The answers above give a pretty good definition of what it is. Let's see if I can put it in my own words, so that you will have 23 explanations instead of 20. The whole purpose of a grammar, any grammar, is to figure out if a particular sentence is a sentence in the given language. However, what we really use grammars and parsing for is to figure out what the sentence means. It's like the old diagramming of a sentence you may or may not have done back in English class back in school. A sentence is made of a subject part and a predicate part, a subject part has a noun and maybe some adjectives, a predicate part has a verb and perhaps an object noun, with some more adjectives, etc.
If there were a grammar for English (and I don't think there is, not in the computer science sense) then it would have rules of the following form, called productions.
Sentence -> SubjectPart PredicatePart
SubjectPart -> Adjective Noun
etc...
You could then write a program and hand it any sentence, and the program could use the grammar to figure out which part of the sentence each word is, and what relation they have to each other.
If in every production, there is only one thing on the left side, then that means that whenever you see the right side in the sentence, you are allowed to substitute in the left side. For instance whenever you saw adjective noun, you could say "That's a SubjectPart" without paying any attention to anything outside of that phrase.
However, English (even the simplified description of English I gave above) is context-sensitive. "Adjective noun" isn't always a SubjectPart, it could be a NounPhrase in a PredicatePart. It depends on the context. Let's expand our pseudo-English grammar a bit:
Sentence -> SubjectPart PredicatePart
SubjectPart -> Adjective Noun
PredicatePart -> VerbPhrase ObjectNounPhrase
VerbPhrase ObjectNounPhrase -> VerbPhrase Adjective Noun
You can only make an "adjective noun" into an ObjectNounPhrase if it comes right after a VerbPhrase.
Basically, if you have a production and you can apply it any time you want, no matter what surrounds it, it is context-free.
You can always tell if a grammar is context free easily. Just check if there is more than one symbol on the left side of the arrows.
Any language might be described by more than one grammar. If some grammar for a language is context-free, the language is context free. It can be proven for some languages that there is no context-free grammar possible. I suppose there might be a context-free grammar for the simplified pseudo-English subset I am describing above.

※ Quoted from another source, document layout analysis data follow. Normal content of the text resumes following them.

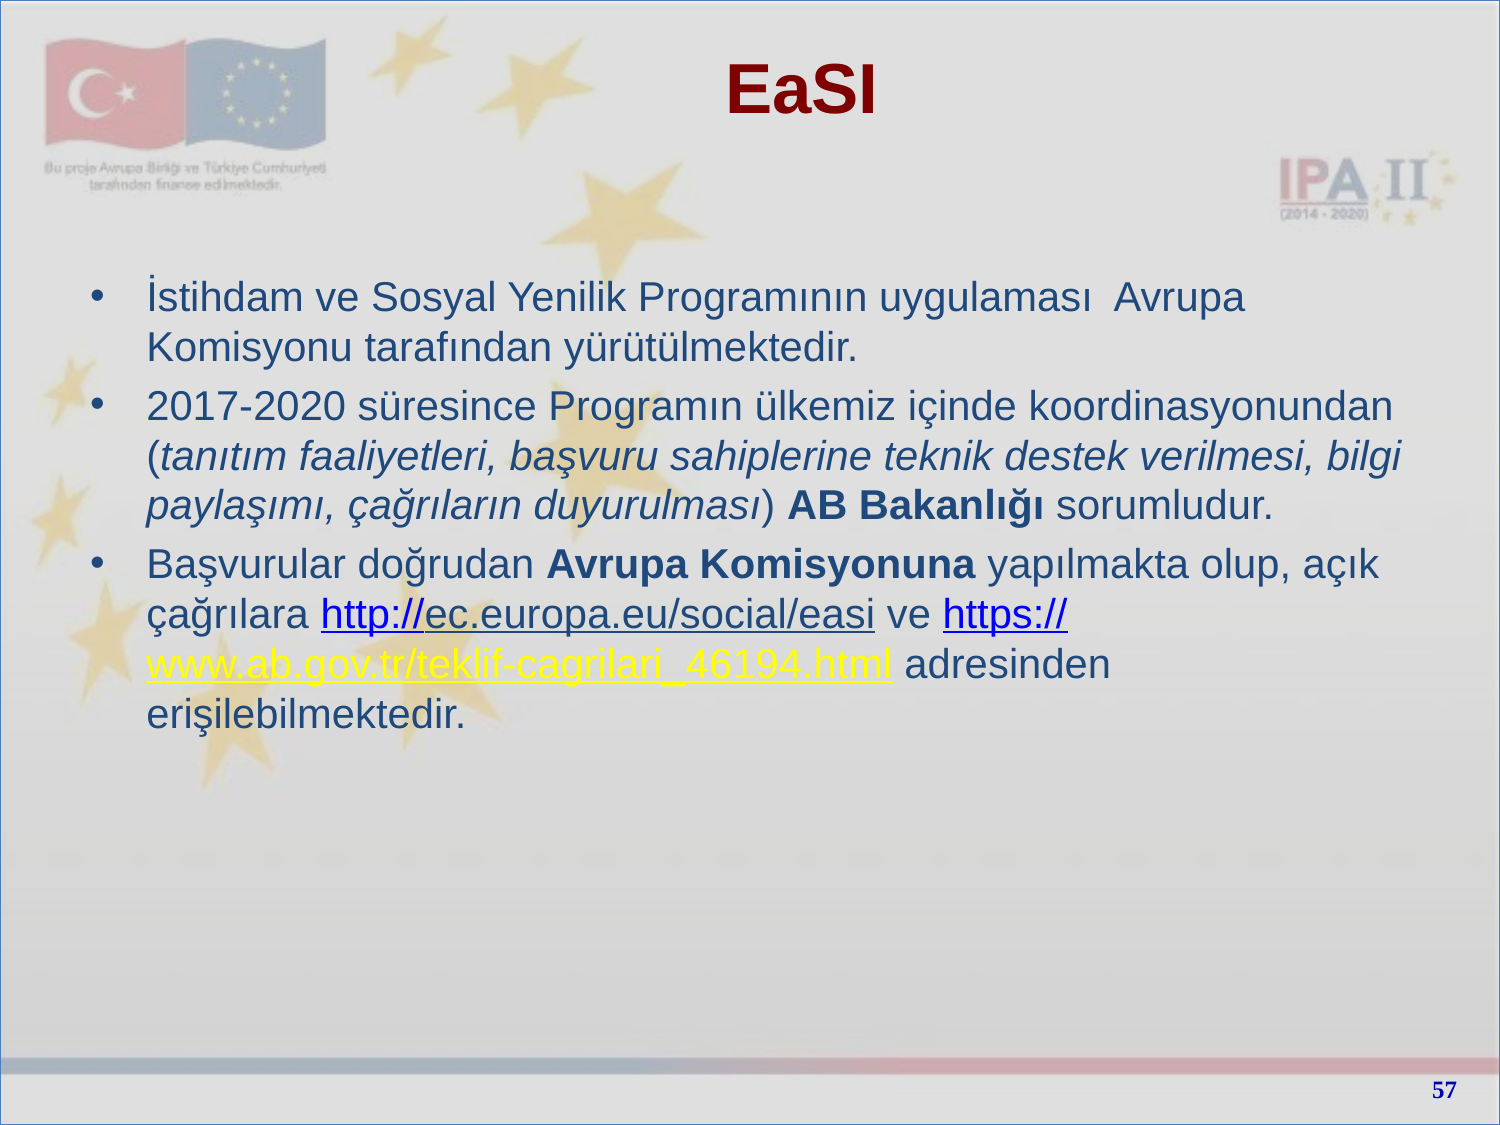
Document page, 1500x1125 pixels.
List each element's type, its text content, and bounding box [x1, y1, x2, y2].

list İstihdam ve Sosyal Yenilik Programının uygulaması Avrupa Komisyonu tarafından yürütülmektedir. 2017-2020 süresince Programın ülkemiz içinde koordinasyonundan (tanıtım faaliyetleri, başvuru sahiplerine teknik destek verilmesi, bilgi paylaşımı, çağrıların duyurulması) AB Bakanlığı sorumludur. Başvurular doğrudan Avrupa Komisyonuna yapılmakta olup, açık çağrılara http://ec.europa.eu/social/easi ve https://www.ab.gov.tr/teklif-cagrilari_46194.html adresinden erişilebilmektedir. [75, 262, 1425, 1005]
text_box EaSI [123, 30, 1500, 136]
slide_number 57 [1399, 1059, 1473, 1119]
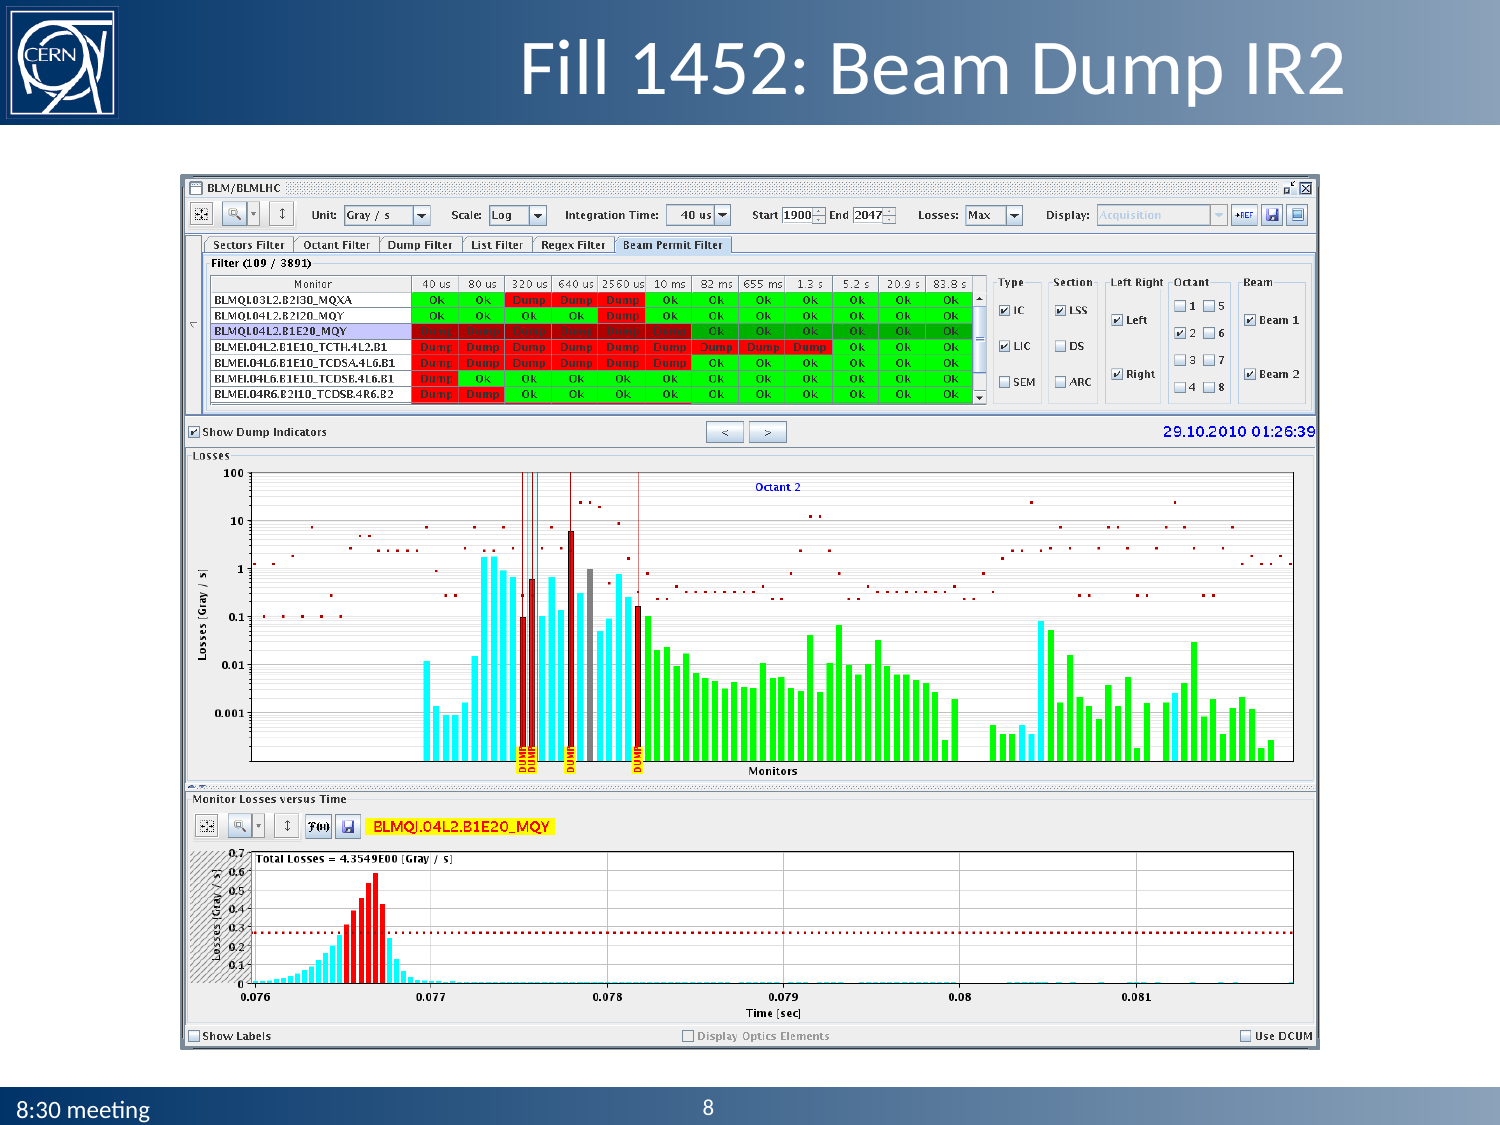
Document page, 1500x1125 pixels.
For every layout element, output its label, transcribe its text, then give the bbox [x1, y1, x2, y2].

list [37, 174, 1463, 1051]
title Fill 1452: Beam Dump IR2 [124, 0, 1363, 126]
slide_number 8 [687, 1089, 876, 1125]
picture [6, 6, 119, 119]
footer 8:30 meeting [0, 1093, 597, 1125]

As for why it matters, it requires a simpler kind of program to parse a context-free grammar. As noted in the other answers, it doesn't require the full power of a Turing machine to parse a context-free grammar. A lookahead LR(1) parser (which is a kind of pushdown machine) for a particular context-free grammar can parse any sentence in that grammar in time and space linear to the length of the sentence. If the sentence is in the language, the parser will produce a structure tree identifying what each symbol in the sentence means (or at least what part it plays in the structure). If the sentence is not in the grammar, the parser will notice and stop on the first symbol which is impossible to reconcile with the grammar and preceding symbols (on the first "error").
What's even better is that there are programs which you can give a description of a grammar, and a list of instructions about what to do with each part (in a sense attaching a "meaning" to each production) and the program will write the parser for you. The program will parse the sentence, find the structure, and run your instructions on each part of the structure. This kind of program is called a parser-generator or compiler-compiler.
This kind of language analysis was invented for automatic analysis of natural language (such as English) but it turns out that this is most useful for analyzing computer languages. A language designer can write a grammar which captures his new language, then run it through the parser-generator to get a program which parses his language, and translates, interprets, compiles, executes, etc if he wants.
In fact, in most cases you can't really do this. For instance, balanced parentheses are a context-free language, but a language where it is required to declare all variables before you use them is context-sensitive. The parser is a part of the compiler, but additional logic is required to enforce these other requirements. What you then have to do is write a grammar which captures as much of your language as possible, run that through a parser-generator, then write code which enforces the rest of the requirements (symbol table handler, etc).
We don't generally use context-sensitive grammars because they are much more poorly supported. I don't know if there is an equivalent to an LR(k) parser-generator for context-sensitive languages. Yes, a Turing machine (or linear bound machine) can parse one, but I don't know if there is a general algorithm for turning a context-sensitive grammar into a program for a Turing machine, in the sense that an LR(1) generator makes parse tables for a pushdown machine. My guess is that the tables which underlie the parser would be exponentially larger. In any case, CS students (like myself, back in the day) are usually taught context-free grammars and LR(1) parser generators such as YACC.